Nací al comienzo de los cincuenta y cuando comencé a
estudiar la carrera de Periodismo, pude descubrir París. Fue a través de un
intercambio de estancias estivales que mi padre acordó con un periodista
francés que editaba una revista de hípica. Mi hermano mayor y yo pudimos, de
aquella manera descubrir que los parajes del Loire entre Tours y Angers eran aún más atractivos que en las postales y comprobamos
la enorme grandeza de París.
Casi cincuenta años después he acabado entendiendo lo que
sentí en aquella escapada a las Galias, ya que no alcancé a percibir, cuando
volví a la casa de mi familia en Madrid, el fondo de aquella nube de complejos carpetovetónicos
que ciertamente me inquietaron.
Sí, es cierto que pertenezco a una de aquellas generaciones
españolas a las que nos vendieron la grandeza de nuestro carácter frente a la arrogancia francesa, la de aquellos
gabachos que nos invadieron insolentemente para extender el imperio de un
mariscal bajito que llegó a ser emperador y que los franceses han recordado
siempre y respetado en su tumba de les
Invalides.
Están en la historia –escrita desde nuestra propia óptica-
el levantamiento del pueblo de Madrid o la derrota napoleónica en
Despeñaperros, pero lucía mucho más discretamente, demasiado, que Fernando VII,
El deseado y El Rey Felón, se pasó
por el forro la Constitución y cuantas libertades proclamaron las Cortes de
Cádiz bajo la amenaza francesa.
Sí, este monarca de la dinastía Borbón aplastó las emociones
de libertad que los españoles habían expresado con profundidad durante el
asedio francés: Fue poco antes que los franceses, los inventores del Estado Moderno,
pasaron página a los excesos de Bonaparte y lo instalaron en unos de los
baluartes emblemáticos de aquel París que él mismo dibujó pensando que la
anchura de los Campos Elíseos podía dar de si lo suficiente hasta el siglo XXI.

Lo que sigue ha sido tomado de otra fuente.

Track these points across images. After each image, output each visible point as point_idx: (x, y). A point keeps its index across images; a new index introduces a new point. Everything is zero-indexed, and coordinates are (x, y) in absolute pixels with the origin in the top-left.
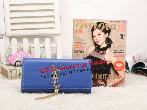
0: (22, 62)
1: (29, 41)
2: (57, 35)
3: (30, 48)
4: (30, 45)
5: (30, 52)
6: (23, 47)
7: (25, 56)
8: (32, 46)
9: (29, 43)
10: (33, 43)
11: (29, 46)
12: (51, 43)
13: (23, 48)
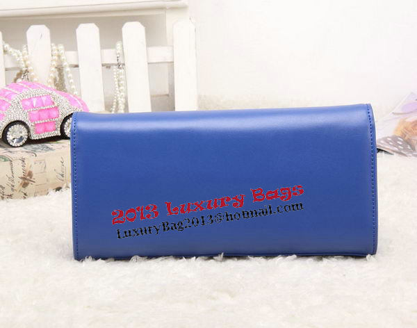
0: (31, 128)
1: (55, 38)
3: (60, 69)
4: (59, 56)
5: (60, 85)
6: (28, 62)
7: (44, 99)
8: (69, 58)
9: (56, 45)
10: (72, 46)
11: (56, 58)
12: (148, 45)
13: (29, 68)
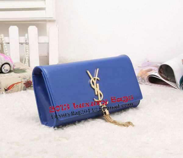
2: (50, 21)
3: (2, 44)
4: (1, 39)
5: (1, 51)
8: (6, 40)
10: (7, 34)
12: (39, 36)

¡Qué distintos somos!, pienso en muchas ocasiones, sin caer
en el derrotismo y dejar de pensar que no serán pocos los rasgos hispanos que
son admirados por los franceses.
Y ahora, en las últimas semanas, desde la noche del domingo
en que emergió en el escenario Macrón, el nuevo Presidente de la República de
Francia, observo con admiración y sana envidia qué es lo que ellos, los
franceses, tienen y qué es de lo que nosotros carecemos. No, no va de comportamientos
ni caracteres. Va de sentido de estado y de mucha generosidad.
Sí. Porque me parece que para pensar que tu país está por
encima de los problemas más enrevesados, de las rivalidades y de los agravios
provincianos, de los rencores y las envidias, hay que ser generosos. Y creo que
esa generosidad compartida es la que hace posible que quienes hasta ayer eran
antagónicos, hoy descubran que están de acuerdo en una cosa. Sí, en una sola
cosa: en Francia.
Es una quimera querer ser igual que el país vecino, ya que
cada palo aguanta la vela de su historia, de su cultura y de la educación que
ha impartido a sus propios ciudadanos, con sus aciertos y sus errores.
Pero lo que llega a través de los medios de comunicación, lo
que lees, ves y valoras, te ayuda a situarte en tus propias carencias. Y
nosotros tenemos, muchas… y también no pocas virtudes.